_Problem to solve_
Scan the entries below. Report each line where the string "text" occurs.

_Source records_
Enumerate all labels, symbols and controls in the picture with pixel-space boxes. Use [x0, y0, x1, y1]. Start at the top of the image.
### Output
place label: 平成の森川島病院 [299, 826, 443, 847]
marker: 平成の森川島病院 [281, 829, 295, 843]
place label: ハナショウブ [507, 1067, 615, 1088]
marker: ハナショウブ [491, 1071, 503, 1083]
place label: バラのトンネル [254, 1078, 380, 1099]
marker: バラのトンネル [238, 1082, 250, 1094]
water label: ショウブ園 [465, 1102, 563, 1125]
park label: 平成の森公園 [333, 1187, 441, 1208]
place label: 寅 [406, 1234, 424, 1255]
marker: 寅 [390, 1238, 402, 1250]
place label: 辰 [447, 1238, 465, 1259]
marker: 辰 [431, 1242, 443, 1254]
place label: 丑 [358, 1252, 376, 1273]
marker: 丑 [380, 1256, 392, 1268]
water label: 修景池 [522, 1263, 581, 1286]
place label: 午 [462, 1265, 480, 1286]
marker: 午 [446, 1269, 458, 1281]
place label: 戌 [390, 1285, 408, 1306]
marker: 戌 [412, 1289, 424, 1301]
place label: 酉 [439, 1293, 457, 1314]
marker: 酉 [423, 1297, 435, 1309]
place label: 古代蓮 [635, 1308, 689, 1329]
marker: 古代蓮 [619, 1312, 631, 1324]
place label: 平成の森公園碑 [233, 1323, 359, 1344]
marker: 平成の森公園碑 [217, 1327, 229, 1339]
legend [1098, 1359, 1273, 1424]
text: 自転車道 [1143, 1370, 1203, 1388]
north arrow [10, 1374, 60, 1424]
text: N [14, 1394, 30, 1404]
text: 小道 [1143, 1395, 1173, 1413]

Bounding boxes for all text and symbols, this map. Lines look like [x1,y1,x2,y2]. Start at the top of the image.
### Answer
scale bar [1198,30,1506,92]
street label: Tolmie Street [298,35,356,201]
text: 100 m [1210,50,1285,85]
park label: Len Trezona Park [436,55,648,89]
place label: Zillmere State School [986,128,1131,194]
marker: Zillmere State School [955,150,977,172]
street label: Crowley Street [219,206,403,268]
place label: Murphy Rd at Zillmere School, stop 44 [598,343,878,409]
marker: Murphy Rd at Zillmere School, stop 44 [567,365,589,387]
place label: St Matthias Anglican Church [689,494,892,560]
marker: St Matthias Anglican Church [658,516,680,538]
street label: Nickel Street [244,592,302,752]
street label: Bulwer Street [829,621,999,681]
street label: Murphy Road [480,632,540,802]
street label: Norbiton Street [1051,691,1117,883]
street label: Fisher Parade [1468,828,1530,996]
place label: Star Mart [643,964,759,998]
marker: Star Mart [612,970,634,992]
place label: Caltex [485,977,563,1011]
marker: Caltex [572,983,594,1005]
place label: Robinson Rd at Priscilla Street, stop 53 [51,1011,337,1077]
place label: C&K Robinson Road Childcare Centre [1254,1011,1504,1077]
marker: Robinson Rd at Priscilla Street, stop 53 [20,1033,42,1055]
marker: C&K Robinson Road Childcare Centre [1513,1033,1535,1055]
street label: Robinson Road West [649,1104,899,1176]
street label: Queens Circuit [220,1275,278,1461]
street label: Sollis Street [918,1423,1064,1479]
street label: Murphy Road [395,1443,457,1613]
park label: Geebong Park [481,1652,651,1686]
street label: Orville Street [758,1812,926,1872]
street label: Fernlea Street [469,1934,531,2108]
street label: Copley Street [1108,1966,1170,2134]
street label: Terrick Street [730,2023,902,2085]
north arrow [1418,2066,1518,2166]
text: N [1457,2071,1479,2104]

_Solution to this exercise_
text: 自転車道 [1143, 1370, 1203, 1388]
text: N [14, 1394, 30, 1404]
text: 小道 [1143, 1395, 1173, 1413]
Bounding boxes for all text and symbols, this map. Lines look like [x1,y1,x2,y2]. Start at the top of the image.
text: 100 m [1210,50,1285,85]
text: N [1457,2071,1479,2104]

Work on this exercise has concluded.